DESDE MATHAUSEN
Tras dos años de la muerte de mi padre volví a la casa donde viví mi infancia.
La constructora iba a demoler el bloque de edificios y sentí la necesidad de
volver a aquel ático. En el interior del baúl donde mi madre guardaba su ajuar
encontré un cuaderno. Tras sentarme me dispuse a leer las únicas palabras que
contenía:
Soy un superviviente del dolor de las ausencias. No sólo de las ausencias de
aquellos a quienes amé y abandoné, sino de lugares y vivencias que me ha negado
la vida, el destino o los dioses, como prefieran. Sólo sé que me han dejado
vacíos. ¿Quién es el culpable?. Ni lo sé, ni me importa ya.
El tiempo, mi tiempo, está tocando a su fin. Pronto estaré lejos de las garras
del espacio y del paso del tiempo. Estas abstracciones que determinan las
coordenadas de la vida y las emociones de aquellos que eran como yo, miembros
de una raza, llamada humana, ya no me afectan. Estoy en otra dimensión que no
podéis comprender desde la racionalidad.
Soy un abrojo que trata de seguir
respirando, aunque mis pulmones se han embrutecido con el humo de las chimeneas
de Mathausen. Ni tan siquiera el tiempo ha logrado disipar las cenizas de tanta
masacre y tanto terror.
Cruzas el umbral de la puerta del
campo y bajo la mirada de esas dos torres de vigilancia avanzas sintiendo los
gritos y los aullidos de los prisioneros dentro de la cámara de gas letal.
Desde el interior de la alambrada de espinos te conviertes sin quererlo, en un
número más, de una lista que acumulará el polvo del futuro.
El hedor de la carne humana
chamuscada flota en el aire y las náuseas son inevitables. Deambulas de un
barracón a otro siguiendo la estela de una estrella amarilla de cinco puntas.

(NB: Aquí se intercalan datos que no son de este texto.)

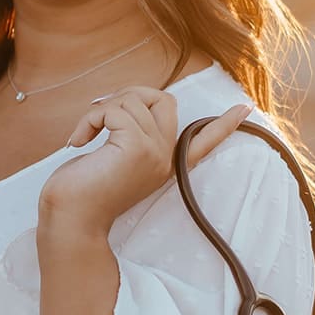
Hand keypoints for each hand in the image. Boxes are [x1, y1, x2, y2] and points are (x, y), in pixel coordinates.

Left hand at [38, 84, 252, 234]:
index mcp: (163, 165)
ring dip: (99, 110)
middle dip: (129, 94)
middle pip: (163, 100)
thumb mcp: (114, 157)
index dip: (224, 124)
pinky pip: (114, 110)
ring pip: (132, 100)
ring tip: (84, 135)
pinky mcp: (137, 147)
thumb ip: (130, 135)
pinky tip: (78, 141)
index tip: (245, 108)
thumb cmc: (81, 191)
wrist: (69, 220)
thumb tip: (129, 103)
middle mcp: (165, 159)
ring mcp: (154, 153)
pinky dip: (90, 118)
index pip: (202, 142)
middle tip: (99, 116)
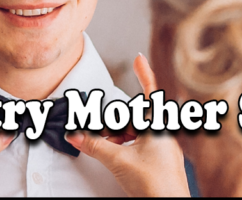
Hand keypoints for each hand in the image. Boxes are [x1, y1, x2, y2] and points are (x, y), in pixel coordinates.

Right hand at [65, 54, 189, 196]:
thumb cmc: (156, 185)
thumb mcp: (119, 160)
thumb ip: (96, 146)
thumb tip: (77, 136)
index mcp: (159, 125)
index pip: (150, 91)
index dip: (144, 73)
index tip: (139, 58)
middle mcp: (163, 134)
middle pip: (135, 118)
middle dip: (115, 125)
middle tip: (95, 133)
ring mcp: (164, 149)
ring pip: (137, 134)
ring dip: (118, 139)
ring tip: (105, 149)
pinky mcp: (161, 163)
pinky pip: (141, 147)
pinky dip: (126, 149)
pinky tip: (116, 158)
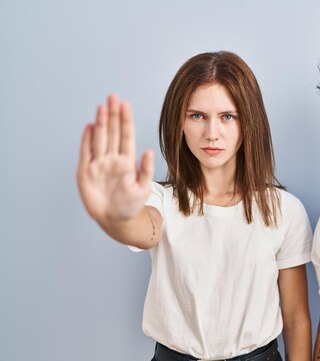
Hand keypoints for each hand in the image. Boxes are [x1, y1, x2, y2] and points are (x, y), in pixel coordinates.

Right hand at [76, 95, 153, 223]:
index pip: (126, 136)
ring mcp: (99, 164)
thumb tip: (148, 151)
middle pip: (112, 133)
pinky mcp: (86, 172)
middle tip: (113, 97)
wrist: (115, 219)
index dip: (125, 120)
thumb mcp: (143, 189)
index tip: (125, 105)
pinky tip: (89, 126)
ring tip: (102, 106)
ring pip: (99, 139)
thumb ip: (145, 170)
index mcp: (127, 161)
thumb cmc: (131, 205)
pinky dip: (86, 140)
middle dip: (112, 115)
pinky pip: (86, 152)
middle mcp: (112, 159)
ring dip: (100, 123)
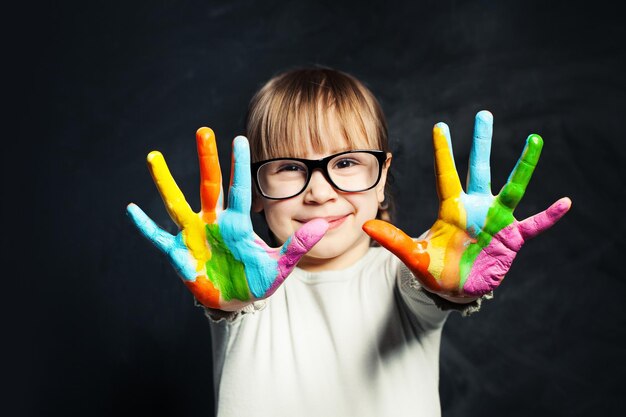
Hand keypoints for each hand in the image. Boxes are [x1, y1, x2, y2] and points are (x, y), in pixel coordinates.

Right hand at [127, 128, 327, 310]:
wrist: (236, 301)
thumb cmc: (257, 280)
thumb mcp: (279, 265)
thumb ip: (298, 245)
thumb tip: (323, 224)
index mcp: (237, 222)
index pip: (238, 188)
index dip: (239, 165)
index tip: (239, 138)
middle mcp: (213, 222)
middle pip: (208, 186)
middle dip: (207, 160)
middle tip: (204, 130)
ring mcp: (194, 236)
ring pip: (177, 204)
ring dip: (165, 181)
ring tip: (154, 156)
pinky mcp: (179, 253)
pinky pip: (159, 237)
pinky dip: (146, 225)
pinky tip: (132, 209)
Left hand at [363, 111, 570, 298]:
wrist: (457, 290)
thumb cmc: (435, 270)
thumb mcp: (413, 255)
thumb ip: (393, 239)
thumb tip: (366, 223)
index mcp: (451, 208)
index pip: (446, 174)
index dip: (444, 151)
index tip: (440, 126)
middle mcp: (475, 208)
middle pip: (480, 169)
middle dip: (481, 143)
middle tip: (483, 113)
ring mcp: (496, 221)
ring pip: (512, 188)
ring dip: (523, 166)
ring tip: (534, 140)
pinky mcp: (512, 238)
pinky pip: (533, 224)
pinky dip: (548, 215)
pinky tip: (565, 202)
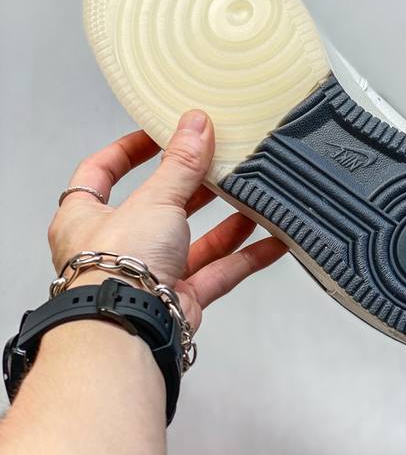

La atmósfera se vuelve gélida, inhóspita y la ansiedad llega a cuotas
asfixiantes, intolerables. Ecos de disparos, gritos, lamentos te aturden;
visones del pasado y del futuro que ha quedado grabadas con sangre en la
escalera de la muerte... el frío del exterminio de hiela las entrañas y sabes
que eres un superviviente, un testigo sin voz, que ya no importa a nadie,
condenado al silencio, al ostracismo y a la rabia.
Tras leerlo entendí porque mi
padre pedía siempre el pasaporte a todo aquel que entrase en la pensión y rechazó
siempre a los alemanes.
Estas fueron las últimas palabras que escribió mi padre. Nunca más escribió un
cuento, ni un verso. Mi madre me contó que antes de la guerra prometía mucho
como escritor pero, la guerra le despojó de demasiadas ilusiones.
Tras ser liberado emprendió
camino a casa. Al llegar en el sótano encontró su tazón sobre la mesa con la
cuchara sopera a la derecha y la servilleta de hilo doblaba. Bajo la servilleta
un cuaderno con las últimas palabras que mi madre le dirigió: - Cuando vuelvas
ojalá pudiera darte un buen tazón de leche recién ordeñada como a ti te gusta,
pero sólo voy a poder dejarte este cuaderno. Es tarde y van a venir a buscarme.
Espero que podamos vernos pronto, te echo tanto de menos. Un beso amor.
Mi madre murió en un accidente ferroviario junto con mil judíos más que fueron
apresados en Berlín.
Mi padre al regresar supo que donde quiera que estuviese su alma se había
quedado atrapada para siempre en Mathausen.